The salt is incognito
Mssr. Diat gives us his words of wisdom and experience, too. 

"Whatever the recipe you use, I caution you not to beat the batter too eagerly; overbeating results in toughness."

"... be sure to use a skillet with a bottom heavy enough to hold the heat well and distribute it evenly. ... Use a pan just the size of the cr
êpe you wish to make."

"Butter the hot pan lightly; brush melted butter on the pan with a pastry brush, or if you like, run the end of a stick of butter over the pan."

"The amount of better determines the thickness of the crêpe; ... Generally, 1 1/2 tablespoons of batter will be enough for a 5-inch crêpe."

"When the butter is very hot, pour in the batter all at once and quickly lift the pan from the heat and tilt it with a circular motion so that the batter coats the pan evenly and forms a perfect round crêpe. ... the batter should spread before it begins to set."

"The crêpe browns quickly; the top side will begin to look dry in less than 2 minutes.  Lift the edge of the crêpe with a spatula to make sure that the bottom is browned, and quickly flip it over.  Never turn the crêpe more than once." 

My Notes

I thought I had mixed the batter until smooth -- it looked smooth and felt smooth.  But when I poured it through the sieve, it was astonishing how many little lumps were there.  I was grateful for the straining advice.

My daughter and I worked on cooking the crêpes as a team and that was wonderful.  We used a cast iron fry pan whose bottom was about 6 inches across.

At first we were experimenting to find the right amounts of butter and batter, so the first few crêpes were less than interesting.  Here's what we learned:

This was too much butter because the batter didn't stick to the pan well during the swirling part.  We were rubbing the pan with a stick of butter and next time we will use a pastry brush dipped into melted butter.  We didn't have to butter the pan each time.

It was helpful to have a little plastic scoop that allowed us to pour the batter in all at once after we got skilled at the right amount.

This is us swirling the batter.  We lifted the pan off the heat, poured in the batter, and started swirling immediately, trying to cover the entire bottom:

This is just the right amount of batter, about 3 to 4 tablespoons.  The crêpe is nearly ready to flip.  It looks dry all over when it is ready:

And here is a flipped crêpe:

 Most of what was made.  Except for the ones we taste-tested!

The Verdict

Success!  This was A LOT simpler to make than either one of us thought it would be.  We didn't need any special equipment and the recipe was simple to make and with easy-to-obtain ingredients.  They cooked quickly and were easy to handle.  They didn't even stick to each other in the cloth!

On top of it all, they were very tasty -- a little eggy, a little sweet, and particularly good with either a sprinkling of cinnamon sugar or about a teaspoon of Nutella.  We are discussing making a savory filling of cooked beef and onions with a little cheesy white sauce to moisten it.  

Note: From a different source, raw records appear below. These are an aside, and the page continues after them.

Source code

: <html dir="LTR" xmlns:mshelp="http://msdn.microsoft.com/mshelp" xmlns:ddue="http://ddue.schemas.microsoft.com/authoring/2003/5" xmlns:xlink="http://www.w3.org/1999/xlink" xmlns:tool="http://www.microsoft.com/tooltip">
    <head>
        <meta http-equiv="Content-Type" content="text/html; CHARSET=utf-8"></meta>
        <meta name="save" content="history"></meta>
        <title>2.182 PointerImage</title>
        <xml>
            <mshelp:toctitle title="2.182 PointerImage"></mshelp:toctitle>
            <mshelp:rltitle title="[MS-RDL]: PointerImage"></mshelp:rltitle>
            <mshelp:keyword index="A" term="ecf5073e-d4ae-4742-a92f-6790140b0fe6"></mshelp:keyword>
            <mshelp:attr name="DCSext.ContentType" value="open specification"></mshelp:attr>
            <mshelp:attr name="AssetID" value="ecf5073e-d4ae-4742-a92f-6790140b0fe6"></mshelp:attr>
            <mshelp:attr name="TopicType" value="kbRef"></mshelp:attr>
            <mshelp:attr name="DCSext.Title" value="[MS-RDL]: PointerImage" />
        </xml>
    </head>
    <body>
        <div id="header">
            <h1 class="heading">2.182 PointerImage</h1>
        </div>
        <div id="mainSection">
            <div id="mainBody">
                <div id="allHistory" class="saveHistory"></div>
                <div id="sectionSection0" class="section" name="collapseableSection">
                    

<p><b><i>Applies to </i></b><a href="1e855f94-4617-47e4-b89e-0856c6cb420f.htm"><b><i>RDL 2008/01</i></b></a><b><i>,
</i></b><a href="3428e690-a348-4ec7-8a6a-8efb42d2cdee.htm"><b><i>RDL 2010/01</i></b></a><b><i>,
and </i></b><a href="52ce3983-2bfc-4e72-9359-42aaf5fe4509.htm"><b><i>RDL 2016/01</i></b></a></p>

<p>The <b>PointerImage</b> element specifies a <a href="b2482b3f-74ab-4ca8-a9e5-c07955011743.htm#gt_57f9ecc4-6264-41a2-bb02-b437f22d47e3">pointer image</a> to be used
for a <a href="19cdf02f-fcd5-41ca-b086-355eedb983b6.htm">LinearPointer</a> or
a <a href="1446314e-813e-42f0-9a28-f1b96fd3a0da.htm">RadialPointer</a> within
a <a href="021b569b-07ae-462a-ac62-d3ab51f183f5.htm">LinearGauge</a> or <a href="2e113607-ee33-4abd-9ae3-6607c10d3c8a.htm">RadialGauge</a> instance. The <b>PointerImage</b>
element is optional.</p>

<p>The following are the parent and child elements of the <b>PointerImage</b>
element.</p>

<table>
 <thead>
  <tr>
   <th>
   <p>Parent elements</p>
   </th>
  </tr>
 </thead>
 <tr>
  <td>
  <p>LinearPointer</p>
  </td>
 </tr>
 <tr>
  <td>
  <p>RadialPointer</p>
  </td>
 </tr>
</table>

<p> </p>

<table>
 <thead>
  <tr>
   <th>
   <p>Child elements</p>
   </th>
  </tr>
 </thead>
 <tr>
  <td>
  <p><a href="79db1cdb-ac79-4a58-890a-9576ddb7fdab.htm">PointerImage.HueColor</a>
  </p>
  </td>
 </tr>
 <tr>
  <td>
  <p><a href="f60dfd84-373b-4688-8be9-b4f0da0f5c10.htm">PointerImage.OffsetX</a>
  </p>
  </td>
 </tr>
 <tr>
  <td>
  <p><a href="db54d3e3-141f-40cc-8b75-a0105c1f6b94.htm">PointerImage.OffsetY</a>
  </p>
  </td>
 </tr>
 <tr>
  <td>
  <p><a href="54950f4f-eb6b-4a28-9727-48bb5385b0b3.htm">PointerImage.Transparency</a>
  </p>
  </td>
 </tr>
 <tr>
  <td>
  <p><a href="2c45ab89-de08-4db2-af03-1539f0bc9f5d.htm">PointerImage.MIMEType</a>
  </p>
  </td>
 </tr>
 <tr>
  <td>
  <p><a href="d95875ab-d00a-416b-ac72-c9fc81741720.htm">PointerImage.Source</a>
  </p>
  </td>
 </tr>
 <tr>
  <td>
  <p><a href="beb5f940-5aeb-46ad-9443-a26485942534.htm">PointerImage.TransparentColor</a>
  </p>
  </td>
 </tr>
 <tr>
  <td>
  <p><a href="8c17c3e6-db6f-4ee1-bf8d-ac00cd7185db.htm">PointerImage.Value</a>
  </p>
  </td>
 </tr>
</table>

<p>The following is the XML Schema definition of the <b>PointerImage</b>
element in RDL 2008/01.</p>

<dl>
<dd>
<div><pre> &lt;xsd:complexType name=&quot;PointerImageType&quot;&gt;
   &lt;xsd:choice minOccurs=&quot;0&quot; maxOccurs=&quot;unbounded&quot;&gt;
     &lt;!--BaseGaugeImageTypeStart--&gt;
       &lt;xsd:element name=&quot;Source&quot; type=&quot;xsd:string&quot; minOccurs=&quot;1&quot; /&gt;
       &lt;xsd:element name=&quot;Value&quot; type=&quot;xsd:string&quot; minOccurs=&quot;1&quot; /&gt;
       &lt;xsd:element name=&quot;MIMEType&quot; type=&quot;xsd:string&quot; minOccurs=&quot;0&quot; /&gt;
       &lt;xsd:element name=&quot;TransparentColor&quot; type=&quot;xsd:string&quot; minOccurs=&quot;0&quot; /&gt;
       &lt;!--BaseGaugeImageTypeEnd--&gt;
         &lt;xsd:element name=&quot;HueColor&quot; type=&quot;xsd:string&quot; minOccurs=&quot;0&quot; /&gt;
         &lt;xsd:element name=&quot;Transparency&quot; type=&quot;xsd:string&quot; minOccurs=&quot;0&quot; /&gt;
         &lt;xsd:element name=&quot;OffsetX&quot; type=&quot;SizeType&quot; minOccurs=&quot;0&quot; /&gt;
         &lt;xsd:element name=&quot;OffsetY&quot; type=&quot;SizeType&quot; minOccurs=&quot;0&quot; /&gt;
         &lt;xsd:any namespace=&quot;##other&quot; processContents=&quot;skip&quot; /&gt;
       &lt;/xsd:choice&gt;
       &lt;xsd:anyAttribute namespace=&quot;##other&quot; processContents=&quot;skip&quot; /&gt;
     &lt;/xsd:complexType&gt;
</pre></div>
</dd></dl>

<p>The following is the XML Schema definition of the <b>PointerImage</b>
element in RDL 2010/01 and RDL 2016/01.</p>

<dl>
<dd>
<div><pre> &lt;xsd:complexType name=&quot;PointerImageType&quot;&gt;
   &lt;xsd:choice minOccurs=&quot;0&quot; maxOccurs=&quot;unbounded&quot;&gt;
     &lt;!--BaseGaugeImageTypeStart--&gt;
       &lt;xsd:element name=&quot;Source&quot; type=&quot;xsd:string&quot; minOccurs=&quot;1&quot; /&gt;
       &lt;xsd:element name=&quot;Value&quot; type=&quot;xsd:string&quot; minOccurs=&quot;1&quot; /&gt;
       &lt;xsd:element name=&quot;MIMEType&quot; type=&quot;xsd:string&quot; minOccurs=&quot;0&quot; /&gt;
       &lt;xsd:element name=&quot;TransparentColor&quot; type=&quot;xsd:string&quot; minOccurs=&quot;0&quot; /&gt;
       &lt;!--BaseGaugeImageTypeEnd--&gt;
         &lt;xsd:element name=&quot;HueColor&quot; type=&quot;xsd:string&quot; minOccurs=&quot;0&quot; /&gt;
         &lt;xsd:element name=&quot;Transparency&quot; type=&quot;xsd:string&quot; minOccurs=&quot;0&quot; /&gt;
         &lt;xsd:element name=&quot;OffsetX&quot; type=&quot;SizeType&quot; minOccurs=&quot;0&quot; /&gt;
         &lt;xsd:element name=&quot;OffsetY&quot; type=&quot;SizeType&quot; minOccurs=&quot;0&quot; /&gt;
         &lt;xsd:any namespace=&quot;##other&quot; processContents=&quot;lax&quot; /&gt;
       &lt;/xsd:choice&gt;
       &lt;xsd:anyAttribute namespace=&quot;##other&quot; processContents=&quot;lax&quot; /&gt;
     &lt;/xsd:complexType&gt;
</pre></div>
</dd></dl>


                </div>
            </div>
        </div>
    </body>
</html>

We are proud to say we both managed to flip a crêpe in the pan and catch it!  We learned that to do this, the crêpe had to be well-cooked so it didn't stick when we tried to flip it.  So now we think that is a great technique to test if it is truly cooked enough.

P.S.  I was curious about the history of crêpes (this type is 20th century) and found a little note on this website:

     On February 2 crêpes are offered in France on the  holiday known as Fête de la
     Chandeleur, Fête de la Lumière, or “jour des crêpes”.  Not only do the French eat a lot
     of crêpes on this day, but they also do a bit of fortune telling while making them.  It is
     traditional to hold a coin in your writing hand and a crêpe pan in the other, and flip the
     crêpe into the air.  If you manage to catch the crêpe in the pan, your family will be
     prosperous for the rest of the year.

So I wish you a happy Fête de la Chandeleur and many caught crêpes!